Stored data
====

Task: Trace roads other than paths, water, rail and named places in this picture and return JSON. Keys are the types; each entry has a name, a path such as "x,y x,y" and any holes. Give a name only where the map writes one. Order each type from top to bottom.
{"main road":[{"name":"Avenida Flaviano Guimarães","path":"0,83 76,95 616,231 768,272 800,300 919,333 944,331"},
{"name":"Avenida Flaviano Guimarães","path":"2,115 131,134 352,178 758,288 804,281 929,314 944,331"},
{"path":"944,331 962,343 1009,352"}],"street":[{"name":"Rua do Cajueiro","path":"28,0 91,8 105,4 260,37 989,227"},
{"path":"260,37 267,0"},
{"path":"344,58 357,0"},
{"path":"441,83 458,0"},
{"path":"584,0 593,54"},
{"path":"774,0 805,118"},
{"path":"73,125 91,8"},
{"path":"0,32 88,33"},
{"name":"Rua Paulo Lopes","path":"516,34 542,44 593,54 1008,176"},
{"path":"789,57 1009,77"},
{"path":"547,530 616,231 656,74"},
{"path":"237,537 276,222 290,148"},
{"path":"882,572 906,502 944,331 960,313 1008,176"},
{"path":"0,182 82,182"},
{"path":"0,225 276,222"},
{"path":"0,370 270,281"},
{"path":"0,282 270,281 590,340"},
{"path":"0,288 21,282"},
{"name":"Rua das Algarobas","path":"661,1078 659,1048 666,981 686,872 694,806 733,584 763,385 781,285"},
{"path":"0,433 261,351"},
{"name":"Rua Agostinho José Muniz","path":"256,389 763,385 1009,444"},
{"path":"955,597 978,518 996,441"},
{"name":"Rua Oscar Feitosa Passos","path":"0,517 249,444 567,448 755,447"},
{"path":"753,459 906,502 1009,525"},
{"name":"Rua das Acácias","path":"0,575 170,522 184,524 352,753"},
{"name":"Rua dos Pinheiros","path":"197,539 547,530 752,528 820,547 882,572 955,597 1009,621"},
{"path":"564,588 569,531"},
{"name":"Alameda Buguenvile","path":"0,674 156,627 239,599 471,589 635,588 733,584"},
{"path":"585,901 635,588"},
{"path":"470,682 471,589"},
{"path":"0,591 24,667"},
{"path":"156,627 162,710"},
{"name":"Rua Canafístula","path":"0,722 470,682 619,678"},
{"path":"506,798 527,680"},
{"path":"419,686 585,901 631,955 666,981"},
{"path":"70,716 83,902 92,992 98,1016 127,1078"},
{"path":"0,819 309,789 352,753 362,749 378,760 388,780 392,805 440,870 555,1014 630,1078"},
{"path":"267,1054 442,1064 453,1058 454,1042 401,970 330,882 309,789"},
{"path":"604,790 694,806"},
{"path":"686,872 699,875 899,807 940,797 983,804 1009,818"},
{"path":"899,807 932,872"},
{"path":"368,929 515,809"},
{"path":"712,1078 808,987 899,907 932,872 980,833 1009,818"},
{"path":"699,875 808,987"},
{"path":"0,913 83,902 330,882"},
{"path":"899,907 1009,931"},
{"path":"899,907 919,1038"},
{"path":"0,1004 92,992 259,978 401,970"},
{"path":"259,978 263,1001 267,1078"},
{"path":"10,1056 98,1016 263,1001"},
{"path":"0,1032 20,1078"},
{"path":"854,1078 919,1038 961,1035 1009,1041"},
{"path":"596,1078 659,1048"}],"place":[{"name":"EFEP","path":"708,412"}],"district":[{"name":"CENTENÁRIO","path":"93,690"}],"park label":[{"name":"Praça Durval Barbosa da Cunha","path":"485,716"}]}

====

**TO DO**
With "Guimarães" as the word to match, copy each line of the records that has it.

**OUTPUT OF THE TASK**
{"main road":[{"name":"Avenida Flaviano Guimarães","path":"0,83 76,95 616,231 768,272 800,300 919,333 944,331"},
{"name":"Avenida Flaviano Guimarães","path":"2,115 131,134 352,178 758,288 804,281 929,314 944,331"},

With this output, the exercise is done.